Spanish Auto Industry Puts Brakes on Production

Despite good sales results in Western Europe last month, the Spanish auto industry has several idling plans as weak car demand is forecast for the last quarter of the current year and the first part of 2017.

Jorge Palacios, Correspondent

October 25, 2016

3 Min Read
Ford Spain one of first automakers announcing idling and layoffs plans
Ford Spain one of first automakers announcing idling and layoffs plans.

MADRID – Spanish car sales increased 13.9% in September and 11.4% in the first nine months vs. like-2015, and deliveries across Europe also rose last month.

Yet, several automakers with plants in Spain are launching layoff and idling programs to reduce production as they forecast weak car sales in Europe during the last quarter of the current year.

The cuts began in earnest at the end of July, when Ford announced to its unions it wanted to lay off 430 temporary workers in its Almussafes plant near Valencia. A month before, 200 temporary workers had been idled.

The aim of those workforce cuts was to reduce Ford production of about 12,900 vehicles in fourth-quarter 2016 to coincide with the car-demand contraction registered in July due to the “Brexit” impact on Western Europe. Such cuts could be recovered next year when the production of the new Ford Kuga launches.

French automaker PSA Group is preparing a 49-days idling plan for its Madrid plant, where the Citroen C4 Cactus is exclusively assembled. This plan will affect 1,131 workers during the last quarter of the year. PSA also is running two more temporary idling programs in its Vigo plant in Northwest Spain, waiting for the start of the new Citroen Berlingo and Peugeot Partner LCVs in 2017.

GM Spain (Opel) has enacted a 35-day idling plan through April 2017 to adjust car production to demand, while it waits for the new Meriva generation and the Citroen C3 that will be assembled next year for PSA in General Motors’ Figueruelas plant near Zaragoza.

Volkswagen says during four or five weeks some “flexibility” measures could be implemented at its plant near Pamplona before the arrival of the new Polo in 2017.

Nissan is going to reach only 400 of the promised 1,000 new jobs due to weak sales of its Pulsar model in Europe and the delay in the launch of the assembling of the Alaskan model, the Renault clone of the Nissan Navara pickup.

SEAT announces that due to the start of new-generation Ibiza assembly in 2017, no temporary workers will be needed at least during the first half of next year.

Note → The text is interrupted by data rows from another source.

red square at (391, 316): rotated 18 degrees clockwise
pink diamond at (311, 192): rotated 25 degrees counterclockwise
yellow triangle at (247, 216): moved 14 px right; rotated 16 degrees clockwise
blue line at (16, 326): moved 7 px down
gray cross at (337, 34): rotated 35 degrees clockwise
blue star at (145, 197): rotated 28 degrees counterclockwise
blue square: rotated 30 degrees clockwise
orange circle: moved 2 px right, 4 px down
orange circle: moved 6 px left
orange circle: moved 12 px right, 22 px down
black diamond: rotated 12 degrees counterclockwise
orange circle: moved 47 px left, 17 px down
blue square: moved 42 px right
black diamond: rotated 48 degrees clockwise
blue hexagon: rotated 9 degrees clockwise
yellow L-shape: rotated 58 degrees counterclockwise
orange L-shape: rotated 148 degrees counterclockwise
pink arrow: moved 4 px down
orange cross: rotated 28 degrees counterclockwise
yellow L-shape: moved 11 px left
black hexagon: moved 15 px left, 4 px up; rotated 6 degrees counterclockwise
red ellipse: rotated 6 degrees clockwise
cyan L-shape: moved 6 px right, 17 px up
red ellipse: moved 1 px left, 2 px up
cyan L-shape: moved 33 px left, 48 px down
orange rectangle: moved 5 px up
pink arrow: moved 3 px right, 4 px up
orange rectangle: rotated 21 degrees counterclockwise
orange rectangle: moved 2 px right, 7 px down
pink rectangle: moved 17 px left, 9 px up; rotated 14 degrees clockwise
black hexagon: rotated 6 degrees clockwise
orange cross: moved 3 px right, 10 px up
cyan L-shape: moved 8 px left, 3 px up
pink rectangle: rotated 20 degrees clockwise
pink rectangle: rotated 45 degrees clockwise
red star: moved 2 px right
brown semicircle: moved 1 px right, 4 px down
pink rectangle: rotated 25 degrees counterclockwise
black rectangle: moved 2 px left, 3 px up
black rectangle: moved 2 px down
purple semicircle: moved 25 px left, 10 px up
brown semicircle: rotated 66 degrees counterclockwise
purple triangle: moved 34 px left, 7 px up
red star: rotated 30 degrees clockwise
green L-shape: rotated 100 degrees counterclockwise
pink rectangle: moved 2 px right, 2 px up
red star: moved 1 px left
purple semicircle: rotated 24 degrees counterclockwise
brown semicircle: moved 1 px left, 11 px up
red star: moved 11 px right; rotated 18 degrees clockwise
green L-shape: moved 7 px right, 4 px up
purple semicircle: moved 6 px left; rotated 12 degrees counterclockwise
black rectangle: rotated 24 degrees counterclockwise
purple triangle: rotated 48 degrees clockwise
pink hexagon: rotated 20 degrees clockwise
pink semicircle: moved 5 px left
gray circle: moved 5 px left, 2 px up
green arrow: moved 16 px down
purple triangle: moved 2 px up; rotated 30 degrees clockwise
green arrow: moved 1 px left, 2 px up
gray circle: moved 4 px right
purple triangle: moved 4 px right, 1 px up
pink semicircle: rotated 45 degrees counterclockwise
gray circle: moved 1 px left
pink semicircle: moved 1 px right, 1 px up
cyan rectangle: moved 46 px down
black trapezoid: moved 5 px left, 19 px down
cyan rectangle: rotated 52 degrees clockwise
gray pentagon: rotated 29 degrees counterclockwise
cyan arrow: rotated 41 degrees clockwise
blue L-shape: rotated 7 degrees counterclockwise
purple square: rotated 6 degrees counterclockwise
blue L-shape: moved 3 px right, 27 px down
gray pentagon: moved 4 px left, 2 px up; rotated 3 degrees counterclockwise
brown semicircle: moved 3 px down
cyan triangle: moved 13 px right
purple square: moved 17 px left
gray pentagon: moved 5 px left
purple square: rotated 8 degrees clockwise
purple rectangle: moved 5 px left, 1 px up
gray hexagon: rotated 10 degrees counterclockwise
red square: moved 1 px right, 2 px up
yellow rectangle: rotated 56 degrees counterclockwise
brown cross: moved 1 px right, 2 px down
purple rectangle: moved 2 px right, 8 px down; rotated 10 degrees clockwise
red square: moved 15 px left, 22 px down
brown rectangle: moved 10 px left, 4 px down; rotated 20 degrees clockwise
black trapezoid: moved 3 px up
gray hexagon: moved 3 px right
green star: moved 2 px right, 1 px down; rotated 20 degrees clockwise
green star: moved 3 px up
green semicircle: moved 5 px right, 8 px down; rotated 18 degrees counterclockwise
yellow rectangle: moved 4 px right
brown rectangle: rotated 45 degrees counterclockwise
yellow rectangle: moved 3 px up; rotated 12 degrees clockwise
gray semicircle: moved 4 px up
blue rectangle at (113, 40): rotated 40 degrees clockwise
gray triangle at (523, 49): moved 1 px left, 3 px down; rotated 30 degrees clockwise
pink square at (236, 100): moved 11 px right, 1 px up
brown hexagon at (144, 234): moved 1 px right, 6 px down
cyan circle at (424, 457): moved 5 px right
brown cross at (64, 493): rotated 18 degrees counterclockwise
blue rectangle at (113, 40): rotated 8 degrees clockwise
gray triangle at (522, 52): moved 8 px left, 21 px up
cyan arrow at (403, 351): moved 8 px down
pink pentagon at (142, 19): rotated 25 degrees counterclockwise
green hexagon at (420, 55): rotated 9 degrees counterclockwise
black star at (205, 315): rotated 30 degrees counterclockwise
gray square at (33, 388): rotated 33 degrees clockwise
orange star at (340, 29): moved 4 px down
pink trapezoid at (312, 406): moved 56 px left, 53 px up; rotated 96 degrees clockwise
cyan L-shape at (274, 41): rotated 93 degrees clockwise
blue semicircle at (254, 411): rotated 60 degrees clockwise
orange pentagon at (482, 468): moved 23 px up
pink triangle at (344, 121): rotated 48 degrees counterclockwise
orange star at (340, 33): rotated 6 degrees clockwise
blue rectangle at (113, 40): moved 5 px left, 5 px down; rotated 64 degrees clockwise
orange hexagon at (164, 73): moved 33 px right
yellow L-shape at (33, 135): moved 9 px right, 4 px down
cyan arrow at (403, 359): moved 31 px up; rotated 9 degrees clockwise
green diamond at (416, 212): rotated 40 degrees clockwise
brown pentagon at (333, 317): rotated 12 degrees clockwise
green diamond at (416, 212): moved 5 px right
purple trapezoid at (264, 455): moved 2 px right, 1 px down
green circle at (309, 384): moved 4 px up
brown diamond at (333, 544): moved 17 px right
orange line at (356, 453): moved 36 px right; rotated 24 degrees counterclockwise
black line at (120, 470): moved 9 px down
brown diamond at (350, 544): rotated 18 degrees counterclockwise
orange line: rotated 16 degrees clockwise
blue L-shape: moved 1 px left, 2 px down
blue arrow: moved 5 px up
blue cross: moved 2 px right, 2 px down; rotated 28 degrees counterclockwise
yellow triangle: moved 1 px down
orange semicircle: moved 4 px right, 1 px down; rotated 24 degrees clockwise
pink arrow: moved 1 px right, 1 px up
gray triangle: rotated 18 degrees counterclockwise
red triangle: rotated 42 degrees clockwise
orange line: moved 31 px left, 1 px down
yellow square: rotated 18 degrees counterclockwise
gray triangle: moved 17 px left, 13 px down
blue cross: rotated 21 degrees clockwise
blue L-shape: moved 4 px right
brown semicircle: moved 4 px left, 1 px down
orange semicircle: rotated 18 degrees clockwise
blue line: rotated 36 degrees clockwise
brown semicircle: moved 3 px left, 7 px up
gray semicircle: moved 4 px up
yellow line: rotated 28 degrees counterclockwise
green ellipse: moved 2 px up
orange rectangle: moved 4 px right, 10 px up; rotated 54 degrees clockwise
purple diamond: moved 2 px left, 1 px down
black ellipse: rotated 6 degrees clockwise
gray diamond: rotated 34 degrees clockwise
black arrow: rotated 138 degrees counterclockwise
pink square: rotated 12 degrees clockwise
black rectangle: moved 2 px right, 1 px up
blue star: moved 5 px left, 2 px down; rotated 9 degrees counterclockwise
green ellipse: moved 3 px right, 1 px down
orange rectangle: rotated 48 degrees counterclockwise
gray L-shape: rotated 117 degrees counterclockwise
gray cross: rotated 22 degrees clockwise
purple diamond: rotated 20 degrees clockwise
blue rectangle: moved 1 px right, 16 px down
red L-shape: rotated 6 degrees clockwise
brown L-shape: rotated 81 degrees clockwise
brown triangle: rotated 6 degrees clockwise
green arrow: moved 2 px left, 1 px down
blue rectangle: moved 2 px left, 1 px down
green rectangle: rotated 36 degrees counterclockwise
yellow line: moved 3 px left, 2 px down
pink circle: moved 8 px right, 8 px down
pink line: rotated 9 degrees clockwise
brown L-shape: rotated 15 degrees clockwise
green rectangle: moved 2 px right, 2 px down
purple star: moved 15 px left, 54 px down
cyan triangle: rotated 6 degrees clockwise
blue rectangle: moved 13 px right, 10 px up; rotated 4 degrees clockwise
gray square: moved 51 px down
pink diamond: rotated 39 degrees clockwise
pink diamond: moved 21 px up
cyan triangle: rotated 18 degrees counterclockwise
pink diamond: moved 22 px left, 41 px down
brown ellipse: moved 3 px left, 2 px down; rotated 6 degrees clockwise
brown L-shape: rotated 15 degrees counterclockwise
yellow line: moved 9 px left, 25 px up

Renault Spain is the sole automaker that has not announced production cuts or idling programs. Vicente de los Mozos, president of Renault Spain, says such measures are not needed “because the company did its homework in due time.”

Brexit Effect in Play?

Many experts do not have a clear idea if the announced measures started with a panic triggered by Brexit and the car-sales reduction in June and July, or by the correction of initial demand estimations for 2016.

Car sales were strong in Europe in September 2015, indicating the reduction in car demand in June and July could have been a false alarm. But now Brexit danger seems to have emerged again, causing the exchange rate of the British pound against the euro to fall considerably.

In Spain, car sales could reach 1.15 million in 2016, according to recent forecasts from ANFAC, the main Spanish association of automakers, a figure that corresponds to sales levels preceding to the financial crisis.

At the close of September, the eighth PIVE Plan of subsidies to renew the national fleet with more efficient cars was exhausted. The financial aid was only €1,500 ($1,630), €750 ($816) coming from the Spanish government and a similar amount from the automakers through their respective dealers.

It is not a significant amount, but helpful for dealers to move cars. The demise of this financial aid trigger could cause a fall in car sales in Spain, although that seems unlikely when, despite more than nine months with a functioning government, employment is growing in Spain and it is thought GDP could grow by 3.3% in 2016.